Operasi pemotongan lidah ini berpengaruh pada caranya berbicara, sama seperti penggantian pinggul pada 1999 yang mempengaruhi cara geraknya. Tapi dia masih berolahraga beberapa kali dalam seminggu dan tetap gesit. Sebagai buktinya, Van Halen akan melakukan lebih dari 40 tur di Amerika Utara. Dia akan bergabung dengan drummer yang juga saudaranya, Alex (yang dia cintai), anak laki-laki yang jadi bassist (yang juga dia cintai), dan vokalis Roth (yang tidak punya hubungan apa-apalah itu).
“Roth tidak ingin jadi temanku,” kata Eddie yang tampak selalu terkejut dengan fakta ini.
“Gimana ya cara ngomongnya: persepsi Roth tentang dirinya sangat berbeda dengan siapa dirinya yang sebenarnya. Kami sudah bukan pria 20-an lagi. Kami sudah berumur 60-an. Maka coba bertingkahlah seperti orang umur 60-an. Aku berhenti mengecat rambutku, karena aku tahu aku tidak akan muda lagi.”
Eddie ingin membuat album baru Van Halen. Tapi rencana itu punya hambatan besar. “Susah, karena ada empat orang di band ini. Tiga dari kami suka rock n roll. Dan satu dari kita suka dance music,” katanya. “Dulu hal semacam itu bisa diatasi dengan diskusi, tapi sekarang Dave tidak ingin diskusi lagi.”
Saat berkata demikian, Eddie tampak lebih sabar menghadapi Roth ketimbang menghadapi Hagar dan Michael. Eddie bersumpah dia tidak membenci siapapun, tapi dendamnya memang membatu (bahkan dia masih dendam pada produser langganan mereka, Ted Templeman karena memaksanya membuang komposisi kibord Minimoog untuk lagu “Dancing in the Streets” pada 1982: “Alasan aku membuat studio ini karena aku ingin balas dendam ke Templeman.”)
Siapapun tak akan menyangkal kalau Eddie adalah gitaris jenius. Kejeniusan Eddie bertubrukan dengan logika: dia adalah otodidak yang bisa memainkan instrumen musik manapun (dia bahkan punya oboe), tapi dia juga musisi rock langka yang belajar musik di bangku kuliah (baik dia dan Alex belajar di Pasadena Community College pada awal 70-an).
Dia adalah pianis yang ahli komposisi klasik, tapi tidak bisa baca tablature. Dan dia bersikeras kalau saja dia les gitar, dia tidak akan menemukan teknik inovatif yang sekarang diajarkan pada instruktur gitar manapun.
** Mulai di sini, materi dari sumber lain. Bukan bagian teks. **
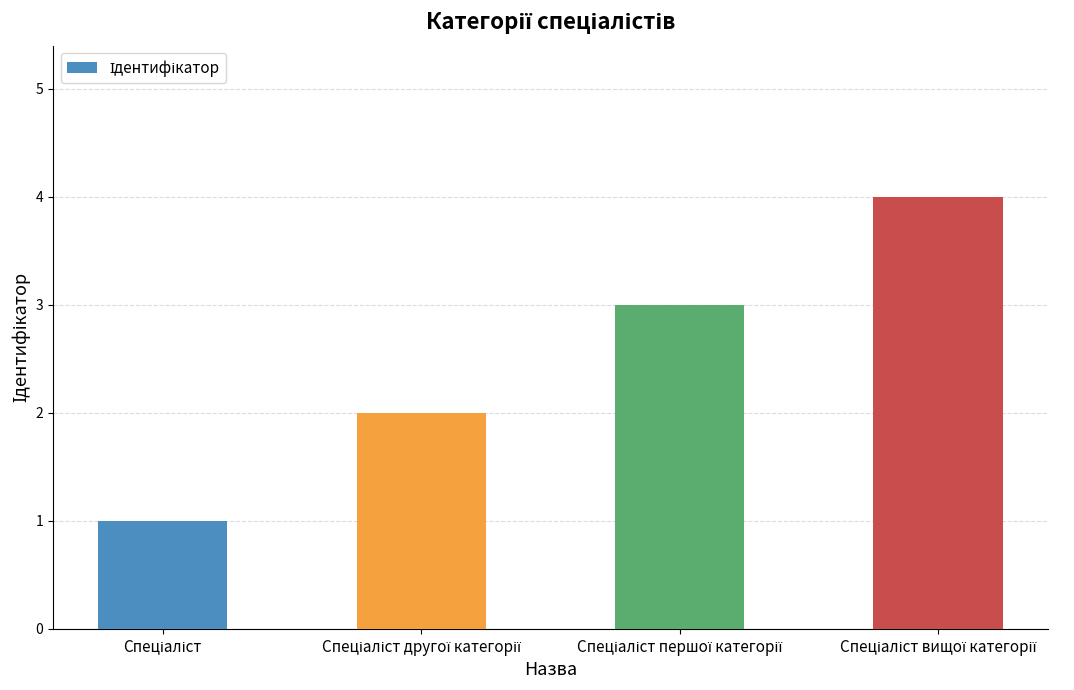

What is the difference between the maximum and minimum values?

3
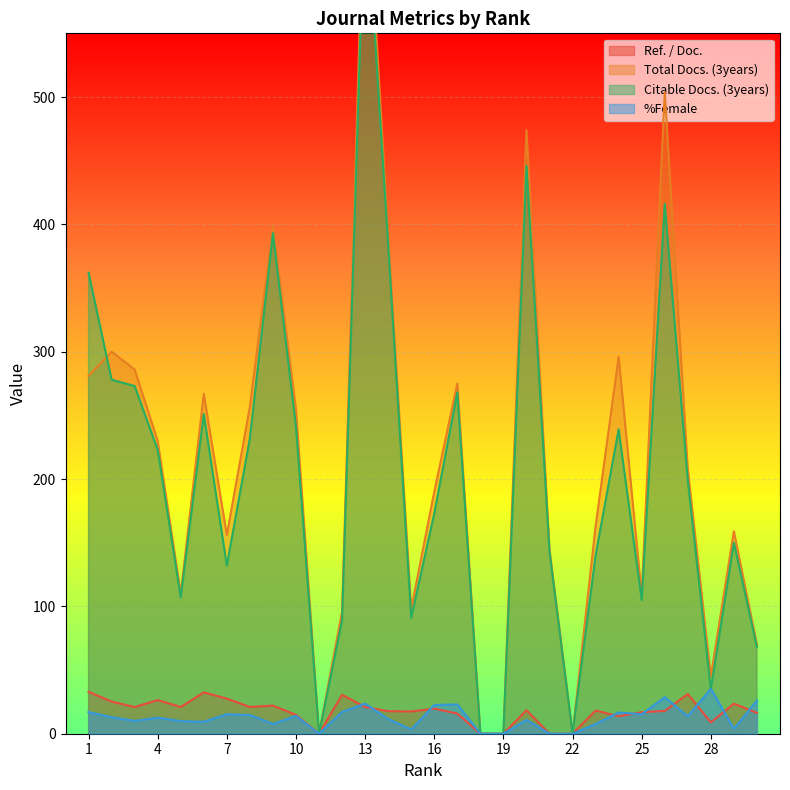

List the labels in order of Total Docs. (3years) value, largest first.

13, 26, 20, 9, 14, 2, 24, 3, 1, 17, 6, 8, 10, 4, 27, 16, 23, 29, 7, 21, 5, 25, 15, 12, 30, 28, 11, 18, 19, 22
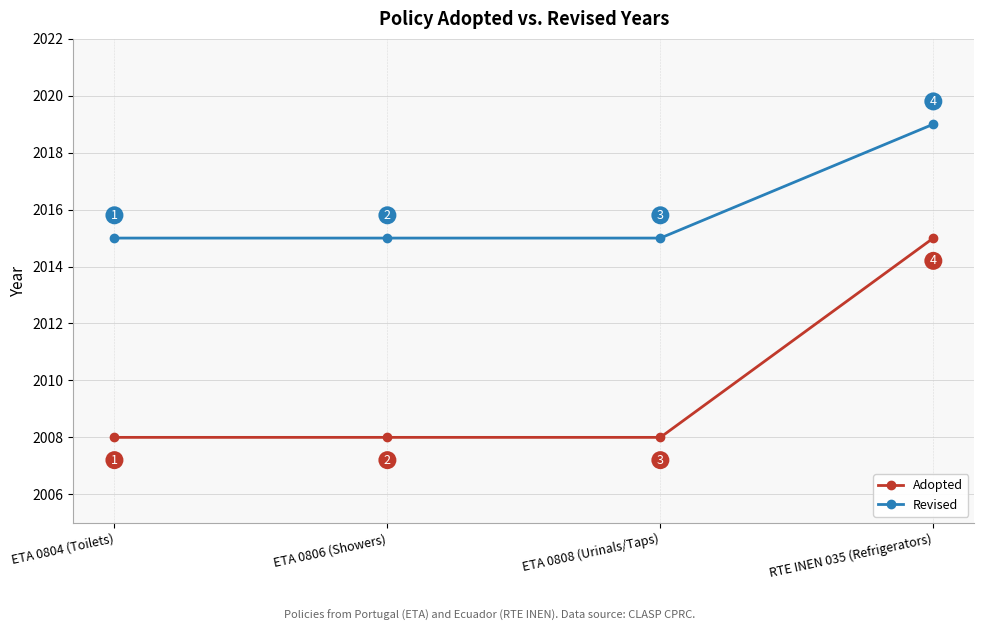

Which category has the highest value across all series?

RTE INEN 035 (Refrigerators)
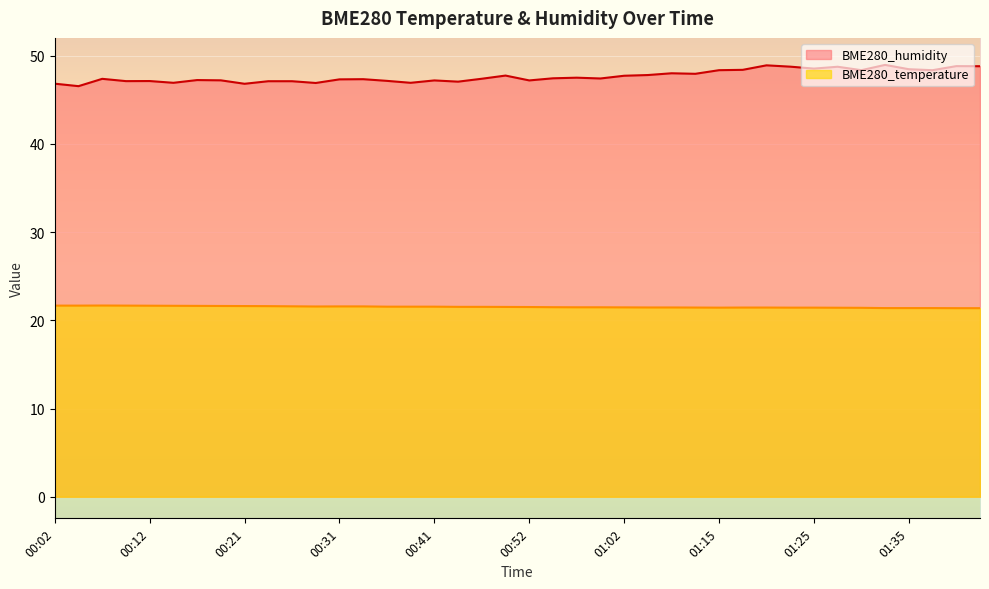

What is the total value across all series at 00:44?

68.6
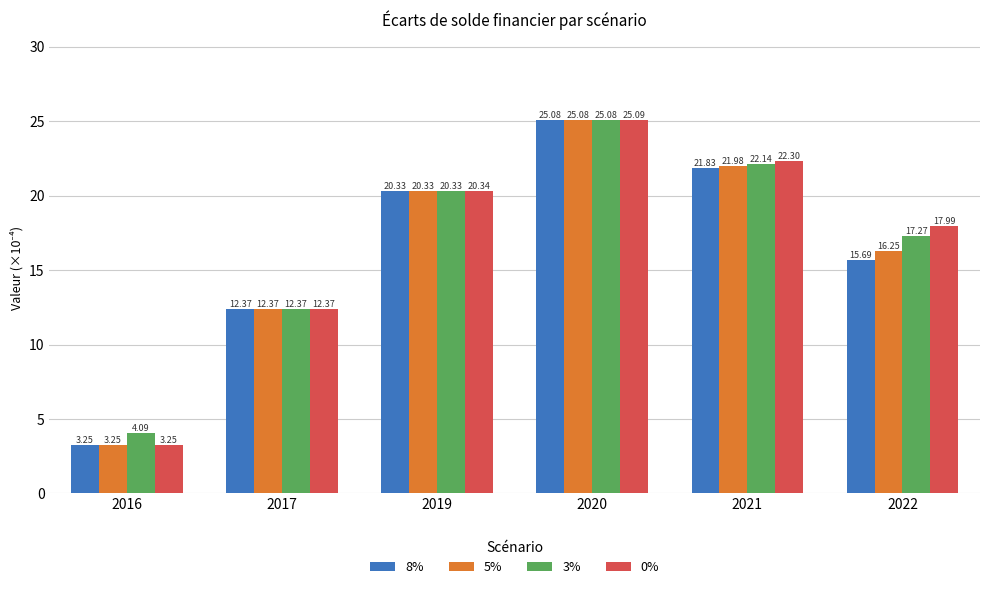

What is the difference between the 8% values at 2020 and 2022?

9.4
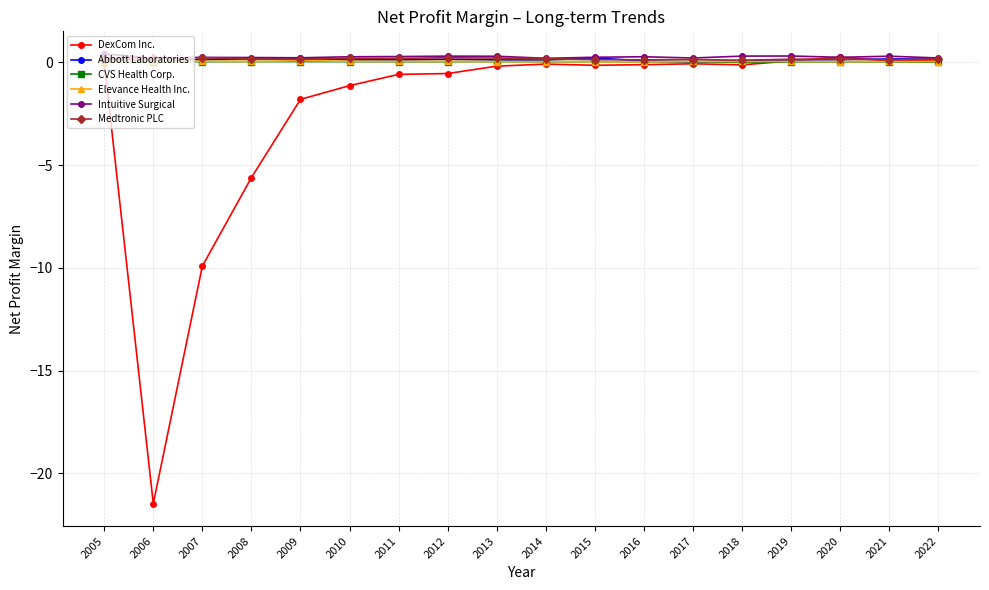

True or false: Abbott Laboratories has more than 2 points higher than both neighbors.

True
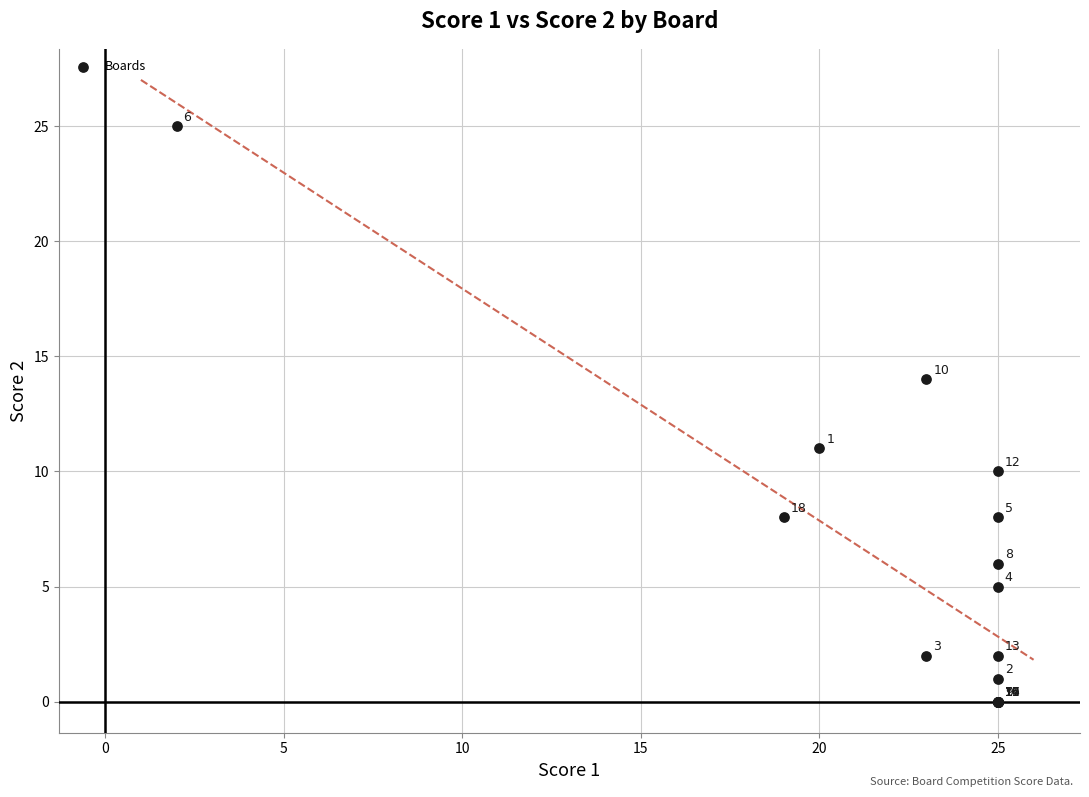

What Y value in the scatter plot is closest to 12?

11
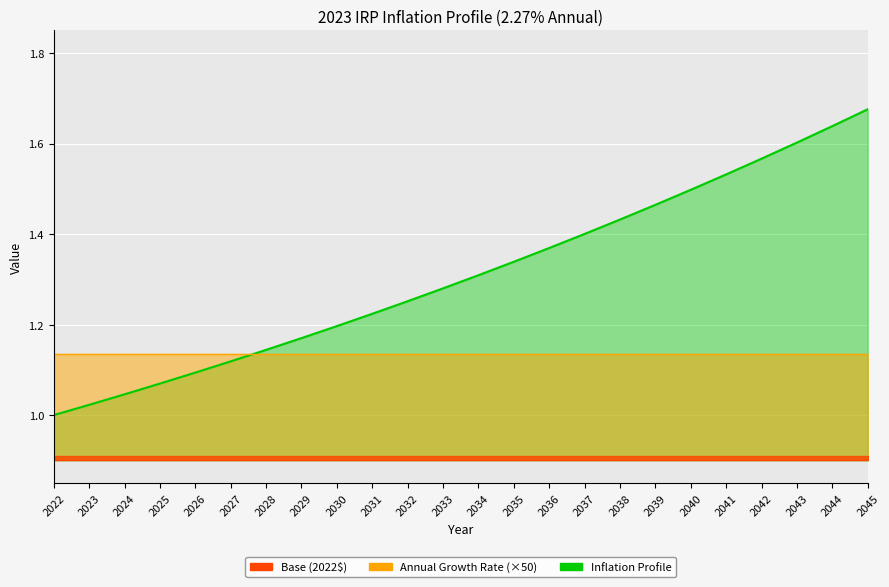

Approximately how many times larger is the value at 2036 compared to 2039?

0.9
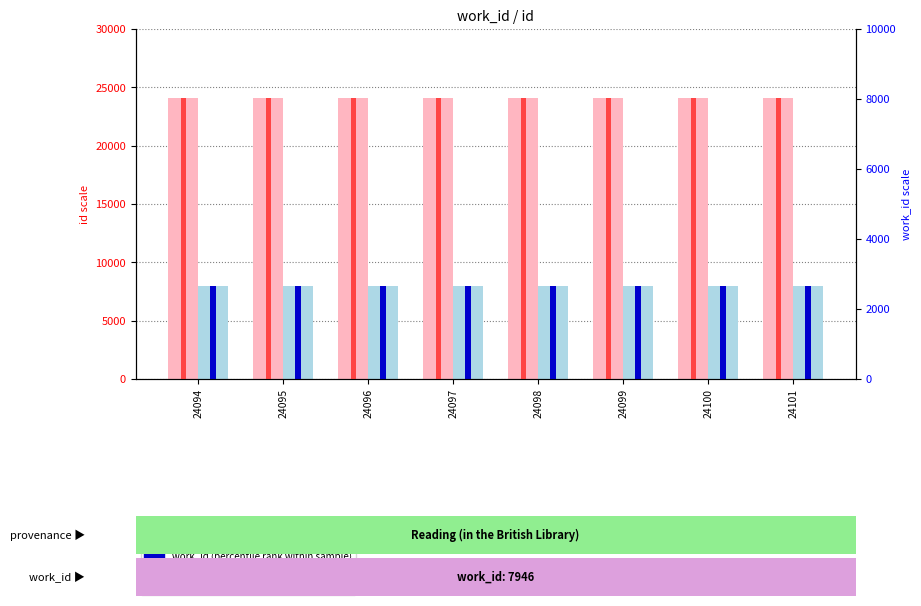

Rank the categories by value, Detection Call = ABSENT value from highest to lowest.

24101, 24100, 24099, 24098, 24097, 24096, 24095, 24094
“Eddie punya bakat melodius, bisa menghasilkan groove terbaik,” kata Joe Satriani, sesama virtuoso gitar yang kini bermain di Chickenfoot bersama dua mantan anggota Van Halen.
“Eddie kembali mempopulerkan gitar, saat instrumen itu mulai tidak populer. Dia juga membuat takut jutaan gitaris lain di seluruh dunia karena permainannya sangat apik. Dan orisinal.” []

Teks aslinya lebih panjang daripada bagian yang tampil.